- Problem details -
Copy the listing below, changing each "catalogue / barcode" to "catalog / barcode" and leaving all other text unchanged.

- Records for the exercise -
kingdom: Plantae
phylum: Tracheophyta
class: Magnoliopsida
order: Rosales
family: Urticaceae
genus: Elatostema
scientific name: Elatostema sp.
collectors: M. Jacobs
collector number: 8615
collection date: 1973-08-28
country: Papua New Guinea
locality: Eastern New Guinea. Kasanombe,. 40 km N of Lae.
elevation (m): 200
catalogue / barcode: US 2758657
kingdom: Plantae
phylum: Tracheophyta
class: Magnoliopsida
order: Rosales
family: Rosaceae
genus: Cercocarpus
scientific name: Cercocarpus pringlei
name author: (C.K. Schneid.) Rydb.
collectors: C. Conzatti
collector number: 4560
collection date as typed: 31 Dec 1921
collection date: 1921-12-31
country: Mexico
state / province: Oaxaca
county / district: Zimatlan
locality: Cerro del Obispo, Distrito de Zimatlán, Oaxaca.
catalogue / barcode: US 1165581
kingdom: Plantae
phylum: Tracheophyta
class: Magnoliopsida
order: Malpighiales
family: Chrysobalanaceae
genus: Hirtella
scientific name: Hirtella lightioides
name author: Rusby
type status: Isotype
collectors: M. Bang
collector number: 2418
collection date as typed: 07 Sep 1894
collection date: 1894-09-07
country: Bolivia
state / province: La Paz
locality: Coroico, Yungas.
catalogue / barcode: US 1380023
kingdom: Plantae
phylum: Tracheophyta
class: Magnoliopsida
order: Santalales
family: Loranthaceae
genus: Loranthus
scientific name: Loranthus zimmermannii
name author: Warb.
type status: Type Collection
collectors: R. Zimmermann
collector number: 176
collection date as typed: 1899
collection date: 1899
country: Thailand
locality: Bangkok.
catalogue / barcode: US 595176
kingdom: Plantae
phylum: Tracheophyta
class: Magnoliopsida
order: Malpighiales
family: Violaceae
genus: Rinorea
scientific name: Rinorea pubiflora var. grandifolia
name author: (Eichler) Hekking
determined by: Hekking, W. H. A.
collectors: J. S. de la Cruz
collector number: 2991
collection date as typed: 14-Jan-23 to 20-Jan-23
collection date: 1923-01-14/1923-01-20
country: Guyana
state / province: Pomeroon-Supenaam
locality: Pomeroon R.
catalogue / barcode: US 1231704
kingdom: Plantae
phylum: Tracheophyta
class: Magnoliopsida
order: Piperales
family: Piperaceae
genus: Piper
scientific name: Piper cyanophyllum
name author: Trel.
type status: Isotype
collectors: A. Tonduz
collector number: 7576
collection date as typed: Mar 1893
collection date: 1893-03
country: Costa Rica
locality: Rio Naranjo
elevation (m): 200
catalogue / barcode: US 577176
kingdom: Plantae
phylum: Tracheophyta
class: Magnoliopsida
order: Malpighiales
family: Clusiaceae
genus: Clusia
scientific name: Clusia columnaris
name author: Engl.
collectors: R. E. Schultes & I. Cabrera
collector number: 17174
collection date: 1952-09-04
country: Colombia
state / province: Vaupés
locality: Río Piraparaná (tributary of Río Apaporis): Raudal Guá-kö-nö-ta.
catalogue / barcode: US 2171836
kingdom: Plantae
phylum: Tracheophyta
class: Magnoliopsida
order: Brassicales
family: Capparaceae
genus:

- Full output -
kingdom: Plantae
phylum: Tracheophyta
class: Magnoliopsida
order: Rosales
family: Urticaceae
genus: Elatostema
scientific name: Elatostema sp.
collectors: M. Jacobs
collector number: 8615
collection date: 1973-08-28
country: Papua New Guinea
locality: Eastern New Guinea. Kasanombe,. 40 km N of Lae.
elevation (m): 200
catalog / barcode: US 2758657
kingdom: Plantae
phylum: Tracheophyta
class: Magnoliopsida
order: Rosales
family: Rosaceae
genus: Cercocarpus
scientific name: Cercocarpus pringlei
name author: (C.K. Schneid.) Rydb.
collectors: C. Conzatti
collector number: 4560
collection date as typed: 31 Dec 1921
collection date: 1921-12-31
country: Mexico
state / province: Oaxaca
county / district: Zimatlan
locality: Cerro del Obispo, Distrito de Zimatlán, Oaxaca.
catalog / barcode: US 1165581
kingdom: Plantae
phylum: Tracheophyta
class: Magnoliopsida
order: Malpighiales
family: Chrysobalanaceae
genus: Hirtella
scientific name: Hirtella lightioides
name author: Rusby
type status: Isotype
collectors: M. Bang
collector number: 2418
collection date as typed: 07 Sep 1894
collection date: 1894-09-07
country: Bolivia
state / province: La Paz
locality: Coroico, Yungas.
catalog / barcode: US 1380023
kingdom: Plantae
phylum: Tracheophyta
class: Magnoliopsida
order: Santalales
family: Loranthaceae
genus: Loranthus
scientific name: Loranthus zimmermannii
name author: Warb.
type status: Type Collection
collectors: R. Zimmermann
collector number: 176
collection date as typed: 1899
collection date: 1899
country: Thailand
locality: Bangkok.
catalog / barcode: US 595176
kingdom: Plantae
phylum: Tracheophyta
class: Magnoliopsida
order: Malpighiales
family: Violaceae
genus: Rinorea
scientific name: Rinorea pubiflora var. grandifolia
name author: (Eichler) Hekking
determined by: Hekking, W. H. A.
collectors: J. S. de la Cruz
collector number: 2991
collection date as typed: 14-Jan-23 to 20-Jan-23
collection date: 1923-01-14/1923-01-20
country: Guyana
state / province: Pomeroon-Supenaam
locality: Pomeroon R.
catalog / barcode: US 1231704
kingdom: Plantae
phylum: Tracheophyta
class: Magnoliopsida
order: Piperales
family: Piperaceae
genus: Piper
scientific name: Piper cyanophyllum
name author: Trel.
type status: Isotype
collectors: A. Tonduz
collector number: 7576
collection date as typed: Mar 1893
collection date: 1893-03
country: Costa Rica
locality: Rio Naranjo
elevation (m): 200
catalog / barcode: US 577176
kingdom: Plantae
phylum: Tracheophyta
class: Magnoliopsida
order: Malpighiales
family: Clusiaceae
genus: Clusia
scientific name: Clusia columnaris
name author: Engl.
collectors: R. E. Schultes & I. Cabrera
collector number: 17174
collection date: 1952-09-04
country: Colombia
state / province: Vaupés
locality: Río Piraparaná (tributary of Río Apaporis): Raudal Guá-kö-nö-ta.
catalog / barcode: US 2171836
kingdom: Plantae
phylum: Tracheophyta
class: Magnoliopsida
order: Brassicales
family: Capparaceae
genus:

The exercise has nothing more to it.